Speaking of possible falls into (or leaps over) the Uncanny Valley, from mesh heads in SL we go to Separable Subsurface Scattering, which is a fancy of saying a new technology for displaying animated 3D human skin at maximum realism -- watch:
Read more about it here. Whichever side of the Valley this lands you, the best thing about is it's open source, and you can download and play with it now. Connie Arida (who sent me the link), puts it this way:
"[A] huge leap in real time animation of ultra realistic 3d human skin. Though the textures are 4000 X 4000 and a 70,000 triangle count, the code is open source and demo are both downloadable and will run at a decent frame rate on my 500 series Nvidea card." Go here to play with it yourself.
If I won the lottery big time, I'd finance SL 3.0 to look like that. Massive avatar immersion!
Posted by: Paola Tauber | Thursday, June 14, 2012 at 01:32 PM
Awesome.
Posted by: Nalates Urriah | Thursday, June 14, 2012 at 02:25 PM
yikes! too real for this fakey person!
Posted by: Ener Hax | Thursday, June 14, 2012 at 02:28 PM
Looks a bit like Peter Bishop from Fringe
Posted by: Metacam Oh | Thursday, June 14, 2012 at 04:03 PM
It looks very good however the model seems to be a corpse.

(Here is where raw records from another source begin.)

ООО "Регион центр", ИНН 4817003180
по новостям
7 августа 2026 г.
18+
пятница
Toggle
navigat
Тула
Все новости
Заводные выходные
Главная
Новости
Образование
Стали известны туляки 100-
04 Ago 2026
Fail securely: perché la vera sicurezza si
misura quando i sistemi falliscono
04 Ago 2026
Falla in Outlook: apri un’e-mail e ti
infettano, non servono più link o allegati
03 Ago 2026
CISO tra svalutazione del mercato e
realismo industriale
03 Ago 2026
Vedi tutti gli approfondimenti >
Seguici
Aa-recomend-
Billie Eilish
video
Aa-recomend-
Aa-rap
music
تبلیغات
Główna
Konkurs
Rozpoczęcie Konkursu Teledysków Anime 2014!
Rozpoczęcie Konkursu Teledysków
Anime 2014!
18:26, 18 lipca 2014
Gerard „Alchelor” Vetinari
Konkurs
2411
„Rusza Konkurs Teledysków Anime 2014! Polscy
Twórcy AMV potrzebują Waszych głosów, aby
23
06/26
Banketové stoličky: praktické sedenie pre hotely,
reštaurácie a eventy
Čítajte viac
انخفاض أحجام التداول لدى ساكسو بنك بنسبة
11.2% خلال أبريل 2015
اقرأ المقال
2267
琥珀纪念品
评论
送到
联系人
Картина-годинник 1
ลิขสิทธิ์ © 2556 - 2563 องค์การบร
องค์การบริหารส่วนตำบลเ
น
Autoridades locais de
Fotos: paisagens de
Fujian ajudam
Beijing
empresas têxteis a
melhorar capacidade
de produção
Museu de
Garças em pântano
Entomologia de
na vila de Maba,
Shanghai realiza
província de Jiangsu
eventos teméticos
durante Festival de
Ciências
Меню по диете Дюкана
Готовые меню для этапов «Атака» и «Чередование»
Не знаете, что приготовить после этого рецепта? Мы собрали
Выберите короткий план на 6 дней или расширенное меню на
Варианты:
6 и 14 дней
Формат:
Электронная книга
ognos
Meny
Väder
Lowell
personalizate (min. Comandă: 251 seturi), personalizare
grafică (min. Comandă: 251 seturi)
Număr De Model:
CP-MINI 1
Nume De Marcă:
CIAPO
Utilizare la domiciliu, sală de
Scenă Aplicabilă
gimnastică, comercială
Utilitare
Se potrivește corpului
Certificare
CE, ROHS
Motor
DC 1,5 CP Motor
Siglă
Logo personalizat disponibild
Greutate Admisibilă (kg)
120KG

As modeling human figures in games becomes more realistic I think there will be ethical questions regarding the models these skins are based upon.
The people who pose nude for the photo sourcing sites are paid peanuts but their images go on to make mega millions for games. Its about time these models get wise and fight for their image rights.
Posted by: Melponeme_k | Thursday, June 14, 2012 at 05:16 PM
Meh, I was waitin fot his eyes to open.
Posted by: Pepys Ponnier | Thursday, June 14, 2012 at 06:27 PM
"Oliver Cromwell, Lord Protector of England. . . and his warts"
Just popped into my addled brain as I watched this video.
Posted by: Iggy | Thursday, June 14, 2012 at 06:30 PM
I notice the eyes remain closed throughout, which may be because rendering totally natural looking eyes is harder than rendering realistic skin. Also, the face is perfectly still and only the camera moves about it. What actually creates the uncanny valley effect is the microexpressions that are missing from animation or motion capture, and if this head were made to talk and react I bet the uncanny valley effect would be aparrant. Then again, we are getting damn close to capturing these subtle details with modern mo-cap techniques so I expect totally convincing CG humans are not far off.
Posted by: Extropia DaSilva | Friday, June 15, 2012 at 03:35 AM
I'll have to look into this. Skin is extremely tough to get right because it's not really an opaque surface, but layers of translucent material wrapped around a substructure of veins, muscles, tendons and bone. Looks like they've done a superb job with it.
True, it's the animations that breath life into the skin, but give them detail like this and maybe they'll get inspired :)
Posted by: Arcadia Codesmith | Friday, June 15, 2012 at 06:34 AM
Um, SLU already had a thread about this: http://www.sluniverse.com/php/vb/science-tech/71117-realistic-human-skin-demo.html?highlight=human+skin
But it is still an awesome demo.
Posted by: Lord | Friday, June 15, 2012 at 08:54 AM
Better graphics than the people actually next to me.